Indeed, ‘ the pursuit or consideration for other non-economic goals under competition law is at odds with neoliberalism’, and so likely to give rise to much regulatory tension if competition bodies find themselves under pressure to apply non-economic values that may be encompassed by human rights – in both this case against Google and in other investigations involving other rights beyond the digital.
So who benefits?
But why has the Commission been pursuing Google, especially if it’s not clear that Google is committing a recognised abuse of its dominant position or that the investigation will result in a good outcome for users?
The explanation may be found in factors such as: European protectionism when faced with an American corporation (although some of Google’s competitors which have been making the complaints are also American); the Commission’s own political concerns, such as being seen by the general public to be a relevant institution by acting in the face of what many perceive as a pernicious monopoly; and lobbying from a coalition of European ‘digital companies’ mainly from France and Germany, and some domestic politicians from these countries who also urged the Commission to reconsider the commitments previously offered by Google.
The outcome of the European Commission’s investigation into Google remains to be seen. But it seems clear so far that the Commission has not been overly ‘invasive’ of Google’s business practices, and particularly those which pose the most concern for users. Furthermore, it is far from clear that Google’s overall power will be dramatically weakened as a result of the investigation. Instead, it may be that it is Google’s competitors who benefit in the end, rather than users.
Where does this leave us, the users? Essentially, caught between one area of law, competition, which aims to tackle monopolies but is not good at taking our digital rights into account; and another area of law, data protection, which (as the name suggests) is supposed to protect our data but is not very concerned with monopolies collecting vast amounts of data so long as its criteria for collection and processing are met.
The EU’s Charter of Fundamental Rights has been invoked in a number of recent cases (Scarlet v SABAM, Digital Rights Ireland, Schrems) to protect personal data and curtail state-directed surveillance and monitoring via private companies. However, it is far from clear that a private company, collecting user data for its own ‘economic surveillance’ purposes would be treated in the same way.
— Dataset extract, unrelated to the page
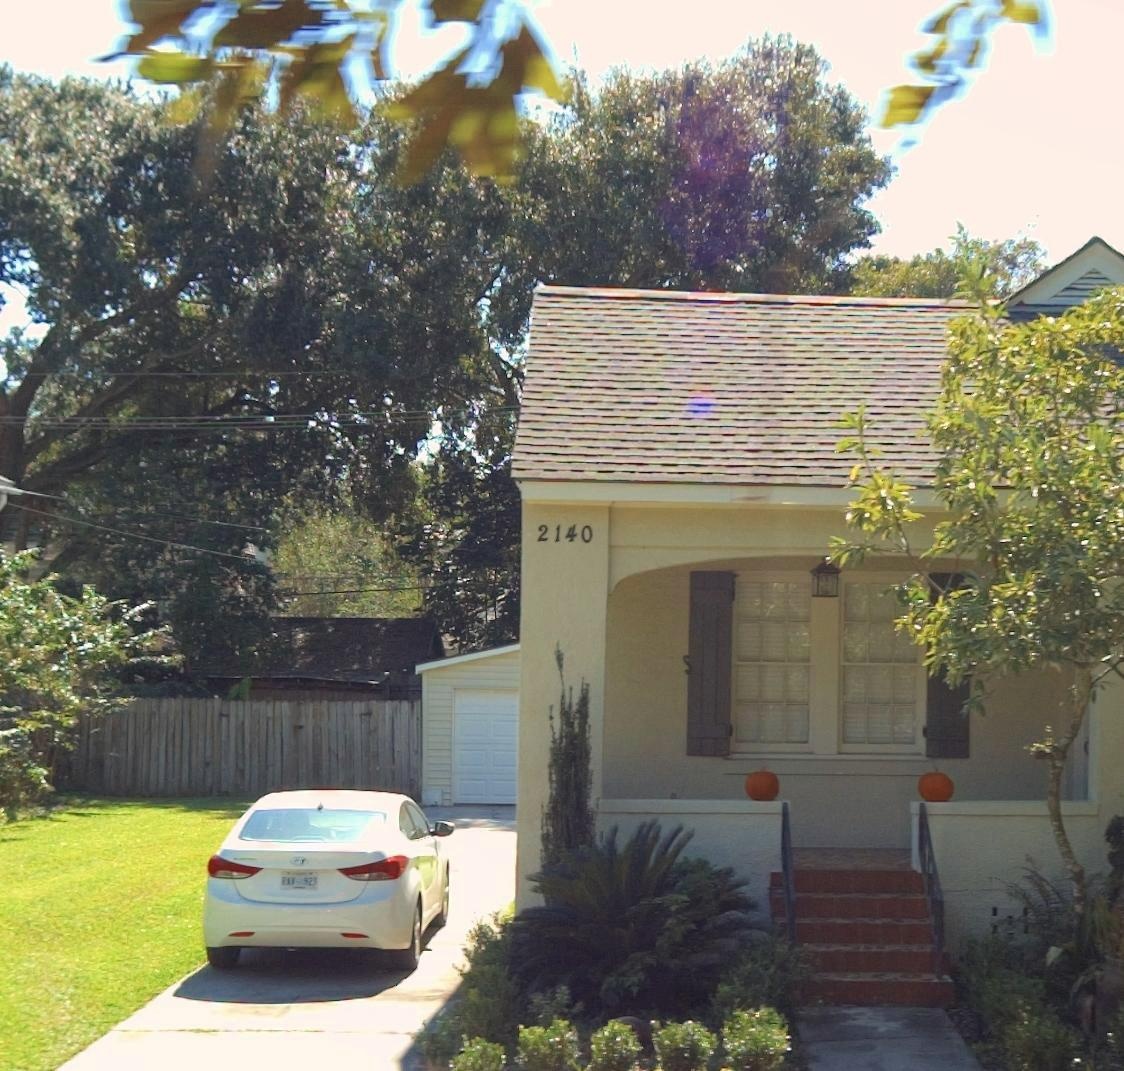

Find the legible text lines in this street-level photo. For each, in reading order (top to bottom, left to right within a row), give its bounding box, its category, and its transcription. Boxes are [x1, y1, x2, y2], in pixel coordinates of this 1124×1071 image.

[535, 522, 595, 545] StreetNumber: 2140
Without a more ‘joined up’ EU legal and regulatory framework which integrates both digital rights and economic concerns when it comes to Internet monopolies such as Google, users may have to look for solutions outside of the law to protect their privacy, enhance their free expression and promote their economic autonomy.
This article is based on the discussion about Google in Angela Daly’s forthcoming book Private Power, Online Information Flows and EU Law, which will be published in late 2016 by Hart.